Yaratıcımız, yaşatıcımız ve yöneticimiz Allah’ımıza (cc) hamd, başöğretmenimiz, önderimiz, sevgili Peygamberimiz Hz. Muhammed (s.a) Efendimize, tüm Peygamberlerimize, izinden gidenlere, Ehl-i Beyt’ine, ashabına, canımız ana ve babamıza, mü’min kardeşlerimize ve Allah’ın (c.c) ilke ve inkılabı İslam’a tabi olanlara salat ve selam olsun..
İnsanoğlu; ister hak ve ister batıl olsun, hangi cephede bulunursa bulunsun, ne işle meşgul olursa olsun emek verdiği şey her ne ise muvaffakiyeti arzu eder ve mağlubiyeti temenni etmez, aklına dahi getirmek istemez!
Devlet-i Ali Osman’ın zevale uğrayıp tarih sahnesini terk ettiği günden bugüne millet ve Ümmet-i Muhammed olarak başarıya, muvaffak olmaya susamış bir halde, bulunduğumuz mağlubiyet, yenilgi ve karanlık dehlizlerinden kurtulmak için bir ümit ışığı arar olmuştuk!
Halbu ki biz; Hatem-ul Enbiya, alemlere rahmet, son nebi, son peygamber, izinden gitmekten şeref duyduğum, önderim ve tek liderim Hz.

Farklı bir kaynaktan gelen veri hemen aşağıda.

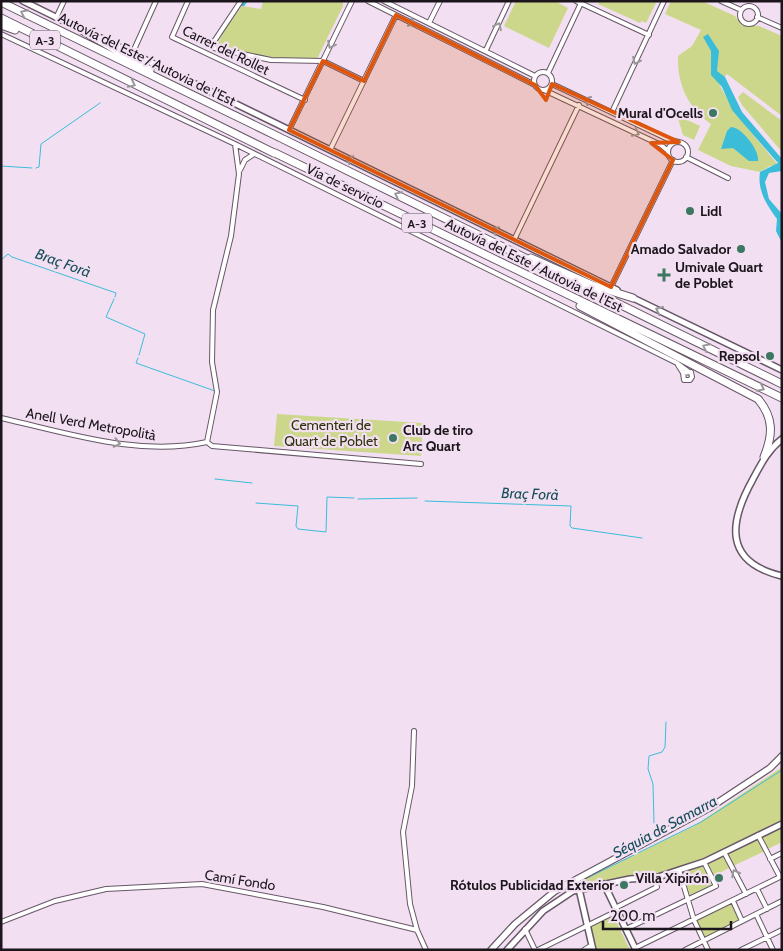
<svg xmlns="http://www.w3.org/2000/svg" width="783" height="951" font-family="Cabin,sans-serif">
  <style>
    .green { fill: #ccd78b }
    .water { fill: #3bbdd9 }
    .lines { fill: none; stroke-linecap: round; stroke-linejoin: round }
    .stream { stroke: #3bbdd9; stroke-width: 1 }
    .canal { stroke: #3bbdd9; stroke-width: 4.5 }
    .minor-casing { stroke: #675767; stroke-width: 6 }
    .tertiary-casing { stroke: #675767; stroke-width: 8 }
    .secondary-casing { stroke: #675767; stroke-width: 8 }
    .motorway-casing { stroke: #675767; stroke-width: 9 }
    .minor { stroke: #fff; stroke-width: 4 }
    .tertiary { stroke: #fff; stroke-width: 5 }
    .secondary { stroke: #fff; stroke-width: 5.5 }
    .motorway { stroke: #fff; stroke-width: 7 }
    .oneway { stroke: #999699 }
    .marked { fill: #de560d; fill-opacity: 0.2; stroke: #de560d; stroke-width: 4; stroke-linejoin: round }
    .poi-dot { fill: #3c7761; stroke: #f2e0f2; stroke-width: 2 }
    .labels { text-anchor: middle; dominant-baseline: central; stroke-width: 4.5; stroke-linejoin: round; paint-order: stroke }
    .shield { fill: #f2e0f2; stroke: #5c525c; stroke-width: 1 }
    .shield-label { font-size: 12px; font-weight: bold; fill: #1c151c }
    .street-label { font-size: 14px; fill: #1c151c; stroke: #f2e0f2 }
    .poi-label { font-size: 14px; font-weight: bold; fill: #1c151c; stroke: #f2e0f2; text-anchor: end }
    .park-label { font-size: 14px; fill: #2f330c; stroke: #f2e0f2 }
    .water-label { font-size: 15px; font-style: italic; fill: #184e5a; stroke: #f2e0f2 }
  </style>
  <rect width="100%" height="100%" fill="#f2e0f2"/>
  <path class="green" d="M263 1H343V6L317 59 270 58 216 47 224 31 242 6 261 9Z
    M516 1H555L568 8 549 48 504 26Z
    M599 1H657L646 23 642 21 640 23 598 4Z
    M671 1H702L735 16 742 25 759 26 782 36V116L727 74 719 84 733 110 778 165 770 166 760 172 731 166 698 150 711 124C688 108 677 84 678 56L692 46 701 30 665 14Z
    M743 92 782 121V152L742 105 738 97Z
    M677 115 700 126 694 140 683 135Z
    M277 414 423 423 421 456 274 446Z
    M782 767V820L705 859 657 874 583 884V880L694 826Z
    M782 827V842L766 850 760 836Z
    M758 837 765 851 733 866 726 853Z
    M724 854 731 867 714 876 707 862Z
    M704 862 713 884 690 895 681 871Z
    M732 903 741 920 705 937 696 920Z
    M613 915 630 950H597L591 926Z"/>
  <path class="water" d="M708 34 719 51 717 71 725 77 742 112 782 159V171L769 173 765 182 769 199 782 214V243L776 231 777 219C767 205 757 191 760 172L778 163 743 123 732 110 722 87 711 75V51L703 37Z
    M731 127C742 127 760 151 758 161H749L733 148 721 149 727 131Z"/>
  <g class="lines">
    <path class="stream" d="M1 166 32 168
      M36 168 39 167 41 144 100 103
      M1 260 8 254 12 257 116 293 115 297
      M114 299 106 317 145 334 139 355
      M138 358 136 363 215 391
      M215 479 252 483
      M358 499 417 498
      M425 501 571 506 570 526 572 528 642 538
      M256 503 298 506 296 526 298 529 326 532 327 497 354 498
      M654 823 653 784 648 769 649 756 662 752 665 747 666 722
      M581 881 701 822 782 770"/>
    <path class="canal" d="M243 4 245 1"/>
    <g class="minor-casing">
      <path id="minor" d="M188 1 172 37 305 100
        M241 1 213 43 214 48 271 60 323 61 364 81
        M368 1 535 85
        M384 1 535 76
        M576 1 649 35
        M721 1 741 10
        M740 15a9 9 0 1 1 18 0a9 9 0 1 1-18 0Z
        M757 17 782 28
        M56 18 64 1
        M429 23 440 1
        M1 34 235 144 677 363 688 371
        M486 50 509 1
        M132 54 156 1
        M534 81a9 9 0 1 1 18 0a9 9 0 1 1-18 0Z
        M548 73 581 3
        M552 84 670 140 679 142
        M544 90 661 145 668 151
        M612 112 664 1
        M289 130 352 1
        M668 152a10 10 0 1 1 20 0a10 10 0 1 1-20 0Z
        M330 150 396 15
        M686 157 728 178
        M240 170 245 160 254 154
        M514 240 579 105
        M611 287 673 160
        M678 365 683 373 684 380H690L692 377 691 372 683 373
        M1 418C68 433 139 457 207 442
        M207 442 217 392 212 362 213 310 231 236 239 174 235 144
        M207 442 212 446 421 464
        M414 731 412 786 403 832 410 904 417 930 426 950
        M758 835 780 877
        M724 852 746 894
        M770 859 782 853
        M679 870 694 920 708 950
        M757 889 767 909
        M733 901 742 921
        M615 908 657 887 653 877
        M756 914 773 950
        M1 922 55 901 106 889 202 884 323 907 417 930
        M525 929 535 950
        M626 929 716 886 704 862
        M635 948 782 876
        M538 950 617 911
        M584 950 592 945
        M685 950 782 901
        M741 950 782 930"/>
    </g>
    <g class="tertiary-casing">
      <path id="tertiary" d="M23 1 82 30
        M101 38 617 290
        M631 297 782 370
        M782 439C768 450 761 464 753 479 729 522 723 562 782 576
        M604 884 636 950
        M579 889 593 950
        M507 950 543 911 573 891 630 879 658 877 679 870 704 862 782 824"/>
    </g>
    <g class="secondary-casing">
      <path id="secondary" d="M491 950 515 924 555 891 711 807 770 768 782 756"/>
    </g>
    <g class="motorway-casing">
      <path id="motorway" d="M1 2 281 138
        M1 18 274 153
        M1 25 15 30
        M80 29 150 70
        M283 139 782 384
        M275 153 782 398
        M531 258 592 285 633 298
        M580 306 758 399C774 418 773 435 764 457"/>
    </g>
    <use href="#minor" class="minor"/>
    <use href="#tertiary" class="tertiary"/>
    <use href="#secondary" class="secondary"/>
    <use href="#motorway" class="motorway"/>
  </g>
  <defs><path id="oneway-chevron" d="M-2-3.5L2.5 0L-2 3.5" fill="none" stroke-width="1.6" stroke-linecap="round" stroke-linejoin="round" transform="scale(1.25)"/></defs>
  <g class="oneway">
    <use href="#oneway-chevron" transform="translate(24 13) rotate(-154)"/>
    <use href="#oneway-chevron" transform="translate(412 23) rotate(26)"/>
    <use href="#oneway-chevron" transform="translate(498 26) rotate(-64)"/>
    <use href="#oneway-chevron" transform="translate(331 45) rotate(116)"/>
    <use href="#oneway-chevron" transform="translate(636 61) rotate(116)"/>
    <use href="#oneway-chevron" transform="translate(132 84) rotate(26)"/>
    <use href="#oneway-chevron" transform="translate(587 100) rotate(-155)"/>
    <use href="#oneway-chevron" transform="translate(636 133) rotate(26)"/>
    <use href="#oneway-chevron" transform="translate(349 159) rotate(-154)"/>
    <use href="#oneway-chevron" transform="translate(398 195) rotate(-154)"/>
    <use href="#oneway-chevron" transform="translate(495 230) rotate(-154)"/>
    <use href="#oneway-chevron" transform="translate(659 310) rotate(-155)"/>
    <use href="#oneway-chevron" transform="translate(706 347) rotate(-154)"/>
    <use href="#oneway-chevron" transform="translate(761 388) rotate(26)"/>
    <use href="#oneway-chevron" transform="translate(117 443) rotate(11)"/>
    <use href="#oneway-chevron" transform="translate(735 873) rotate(-117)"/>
  </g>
  <path class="marked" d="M396 15 535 85 546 100 552 84 679 142 651 143 673 160 611 287 289 130 323 61 364 81Z"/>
  <g class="poi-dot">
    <circle cx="713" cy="113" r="5"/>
    <circle cx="690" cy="211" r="5"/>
    <circle cx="741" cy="249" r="5"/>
    <path d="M661.5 267.5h5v5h5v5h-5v5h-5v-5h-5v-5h5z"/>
    <circle cx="770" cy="356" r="5"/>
    <circle cx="393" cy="438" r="5"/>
    <circle cx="719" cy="878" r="5"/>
    <circle cx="624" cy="885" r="5"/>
  </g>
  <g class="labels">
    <g class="shield">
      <rect x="30" y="30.5" width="30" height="19" rx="4"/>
      <rect x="402" y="213.5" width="30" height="19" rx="4"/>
    </g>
    <g class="shield-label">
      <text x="45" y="40">A-3</text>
      <text x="417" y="223">A-3</text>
    </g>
    <g class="street-label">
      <text transform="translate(226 50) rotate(26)">Carrer del Rollet</text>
      <text transform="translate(147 59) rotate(26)">Autovía del Este / Autovia de l'Est</text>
      <text transform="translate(345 186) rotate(26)">Vía de servicio</text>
      <text transform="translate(534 265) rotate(26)">Autovía del Este / Autovia de l'Est</text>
      <text transform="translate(91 424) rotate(10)">Anell Verd Metropolità</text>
      <text transform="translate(240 880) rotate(9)">Camí Fondo</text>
    </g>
    <g class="poi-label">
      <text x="703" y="113">Mural d'Ocells</text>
      <text x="700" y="211" text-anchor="start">Lidl</text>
      <text x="731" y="249">Amado Salvador</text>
      <text x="675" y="267" text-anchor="start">Umivale Quart<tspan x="675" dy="16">de Poblet</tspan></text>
      <text x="760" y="356">Repsol</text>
      <text x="403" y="430" text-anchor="start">Club de tiro<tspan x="403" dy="16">Arc Quart</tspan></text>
      <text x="709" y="878">Villa Xipirón</text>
      <text x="614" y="885">Rótulos Publicidad Exterior</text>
    </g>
    <g class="park-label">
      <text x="331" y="425">Cementeri de<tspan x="331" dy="16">Quart de Poblet</tspan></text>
    </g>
    <g class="water-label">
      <text transform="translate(63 263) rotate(20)">Braç Forà</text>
      <text transform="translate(530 494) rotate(2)">Braç Forà</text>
      <text transform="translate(665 827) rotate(-28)">Séquia de Samarra</text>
    </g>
  </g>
  <rect width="783" height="951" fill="none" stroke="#1c151c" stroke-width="5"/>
  <path d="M603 921v8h128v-8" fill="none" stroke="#1c151c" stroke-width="2.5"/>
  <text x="610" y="921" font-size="15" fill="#1c151c" stroke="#f2e0f2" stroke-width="4" paint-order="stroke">200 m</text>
</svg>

Muhammed’in (sav) ahir zaman ümmeti olarak seçkin hasletlere sahip değil miydik?
Ve Alemlerin Yaratıcısı, Yaşatıcısı ve Yöneticisi olan Allah-u Azimuşşan bizim elimizle zalimlerden intikam almak istemiyor muydu?
Peki, ne oluyordu ve nasıl oluyordu da hep biz fakirdik, sömürülüyorduk ve neden hep biz ölüyorduk?